Krakowski Salon „Polityki” po przerwie wznowił działalność, tym razem w słynnej Piwnicy pod Baranami (zespół Piwnicy jest współorganizatorem spotkań). Pierwszym gościem w piątek 27 stycznia był premier Kazimierz Marcinkiewicz. Najpopularniejszy obecnie polski polityk.

W gorącym czasie politycznym, tuż po słynnych nocnych sejmowych obradach, kiedy to wybierano rzecznika praw obywatelskich i członków KRRiTV, gdy przerwano wszelkie rozmowy na temat ewentualnej koalicji, premier zadziwiał wręcz spokojem, odpowiadając na pytania o przyszłość swojego rządu i jego politykę. Spotkanie można uznać za początek podsumowywania 100 pierwszych dni tego gabinetu (100 dni minie 8 lutego). Kazimierz Marcinkiewicza mówił m.in.:

O swojej popularności

Ta sytuacja także dla mnie jest zadziwiająca.
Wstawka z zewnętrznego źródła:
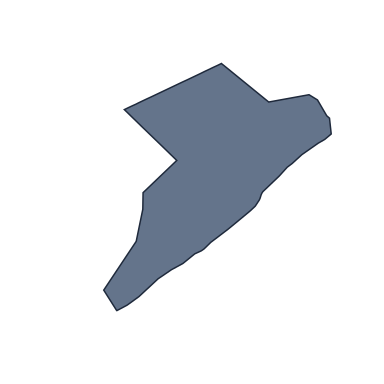 the border of Mudug, rotated 27°
{"feature_id": "SOM-2412", "entity_name": "Mudug", "entity_type": "Region", "adm_level": 1, "iso_a3": "SOM", "parent_name": "Somalia", "parent_adm1": "", "projection": "equal_earth", "projection_center": [47.931, 6.026], "detail": "fine", "context": "isolated", "style": "filled", "palette": "slate", "viewbox_px": 384, "rotation_deg": 27, "n_neighbors": 0, "source": "natural_earth", "source_scale": "10m", "svg_char_len": 949}
<svg xmlns="http://www.w3.org/2000/svg" viewBox="0 0 384 384"><g transform="rotate(27 192 192)"><path d="M94.3,149.3L95.6,147.6L96.8,146.0L99.6,142.4L102.4,138.9L103.6,137.2L106.6,133.3L109.6,129.4L112.6,125.6L115.6,121.7L118.6,117.8L121.6,113.9L124.6,110.0L127.6,106.1L130.6,102.2L133.6,98.3L136.6,94.5L139.6,90.6L142.6,86.7L145.6,82.8L148.5,78.9L151.5,75.0L154.5,71.1L157.5,67.3L159.9,64.1L161.5,64.6L162.0,64.6L219.5,77.0L252.1,52.2L262.0,53.0L277.4,62.9L281.0,63.8L289.7,77.1L286.4,84.9L282.3,91.2L272.9,108.9L268.4,120.9L265.6,126.7L262.5,138.1L255.0,159.5L254.8,161.4L254.9,163.2L255.5,166.7L255.6,168.5L254.8,175.8L252.6,182.0L247.4,194.1L241.1,208.6L231.6,228.3L228.6,237.2L227.0,240.2L222.5,245.9L216.4,259.7L209.0,270.5L201.2,284.7L192.2,309.3L185.6,322.2L178.9,331.8L178.5,331.7L157.9,319.5L164.7,261.3L156.0,229.7L148.7,214.8L164.1,170.8L140.8,163.6L117.5,156.5L94.3,149.3Z" fill="#64748b" stroke="#1e293b" stroke-width="1.5"/></g></svg>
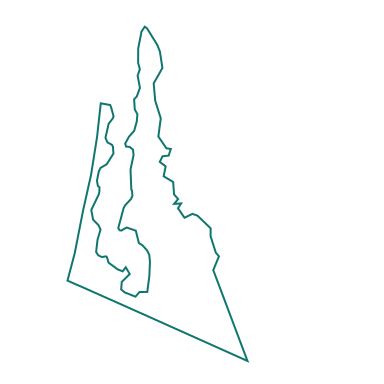 Currituck, North Carolina, United States of America, rotated 204°
{"feature_id": "52423323B36348632800300", "entity_name": "Currituck", "entity_type": "district", "adm_level": 2, "iso_a3": "USA", "parent_name": "United States of America", "parent_adm1": "North Carolina", "projection": "orthographic", "projection_center": [-75.925, 36.311], "detail": "fine", "context": "isolated", "style": "outline", "palette": "teal", "viewbox_px": 384, "rotation_deg": 204, "n_neighbors": 0, "source": "geoboundaries", "source_scale": "gbopen_adm2", "svg_char_len": 1776}
<svg xmlns="http://www.w3.org/2000/svg" viewBox="0 0 384 384"><g transform="rotate(204 192 192)"><path d="M72.6,60.2L140.8,129.3L141.2,144.2L145.6,146.3L157.0,159.1L160.2,166.4L177.3,172.6L182.7,172.2L188.4,165.4L198.2,171.5L197.3,177.1L203.5,173.9L201.8,179.9L207.4,182.5L213.3,193.5L224.3,194.8L226.5,204.7L233.7,206.4L233.4,212.7L228.1,215.8L228.9,222.7L233.1,221.5L245.3,229.0L250.5,246.6L262.8,260.5L271.2,275.7L270.2,285.5L269.5,293.3L278.4,307.2L283.6,312.3L299.8,323.3L302.4,323.8L303.4,318.0L299.5,301.2L293.7,288.0L289.6,283.0L289.0,276.2L281.9,265.9L281.3,256.7L282.6,253.2L277.9,244.2L273.5,240.8L271.1,233.8L269.7,224.4L272.1,216.8L272.7,209.0L270.7,206.7L267.3,207.8L263.1,206.7L260.4,201.9L257.3,187.5L248.4,169.5L247.3,168.8L244.9,164.3L244.8,161.0L247.7,152.6L247.9,149.4L244.7,129.1L242.6,127.6L240.7,128.1L239.1,130.6L237.2,133.0L227.6,133.8L219.8,123.8L215.4,123.1L209.2,120.3L205.5,117.2L202.0,111.1L196.8,97.9L192.2,82.5L199.3,79.3L201.1,73.4L212.7,72.9L217.1,74.2L219.6,81.3L215.5,91.7L221.9,96.3L223.1,91.3L228.6,91.1L239.5,93.5L243.1,97.8L244.5,98.2L247.5,96.1L249.4,95.9L252.0,96.1L255.2,98.2L258.9,110.0L260.3,120.5L263.8,123.6L271.1,126.5L276.7,134.6L276.2,151.7L276.7,154.6L278.5,158.7L280.4,159.2L283.4,163.6L285.5,172.8L285.4,176.8L281.2,182.6L279.4,195.2L282.7,201.3L284.5,202.6L289.4,202.9L293.1,206.3L295.9,220.5L294.3,227.0L294.4,229.1L297.9,233.5L300.2,236.3L302.1,238.2L311.4,235.9L301.1,203.6L291.2,166.6L284.0,130.9L274.2,88.2L269.7,60.4L264.1,60.4L263.7,60.4L261.4,60.4L261.1,60.4L258.7,60.4L258.1,60.5L257.8,60.4L254.7,60.5L253.6,60.5L253.1,60.5L251.2,60.5L250.1,60.5L245.4,60.5L231.8,60.5L231.6,60.5L230.5,60.5L229.7,60.5L199.2,60.5L195.6,60.5L157.0,60.4L72.6,60.2L72.6,60.2Z" fill="none" stroke="#0f766e" stroke-width="2"/></g></svg>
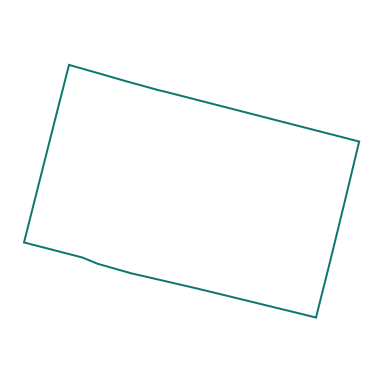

Nie mam poczucia, bym robił coś szczególnego. Po prostu prowadzę sprawy rządu, z jednej strony realizując program, z drugiej utrzymując stały kontakt z ludźmi. Obiecałem sobie, że wszystkie decyzje muszą zapadać w kontakcie z ludźmi. Działam w polityce od wielu lat, wiele widziałem i zauważałem, że bardzo łatwo przychodzi taki moment, że władza, ministrowie, inni wysocy urzędnicy odrywają się od spraw ludzi, nie tłumaczą swoich decyzji, a wtedy szybko pojawia się to rozróżnienie: my–oni. Postanowiłem, że nie będę należał do owych „onych” i dlatego będę się spotykał z ludźmi, zarówno w noclegowniach dla ubogich, jak i z profesurą uniwersytetów. Apeluję też do wszystkich, z którymi się spotykam, w tym do mediów: mówcie prawdę, kontrolujcie nas na każdym kroku, abyśmy nie porzucili swego programu.

O wyborach

Mój rząd ma program na cztery lata i wszystkie sprawy prowadzimy w takiej właśnie perspektywie. 29 grudnia, po przegranych głosowaniach, uświadomiliśmy sobie, że musimy jednak podjąć starania, aby stworzyć zaplecze dla mniejszościowego rządu. Te starania trwają i opozycja najwyraźniej ich nerwowo nie wytrzymuje. Sytuacja wyjaśni się w ciągu tygodnia, najwyżej dwóch: albo zawiąże się koalicja, albo będą wybory. Stworzyliśmy dobry rząd, mamy świetnych ministrów i znakomity program, a więc trudno zrozumieć, dlaczego jacyś politycy opozycji nie chcą nas wesprzeć.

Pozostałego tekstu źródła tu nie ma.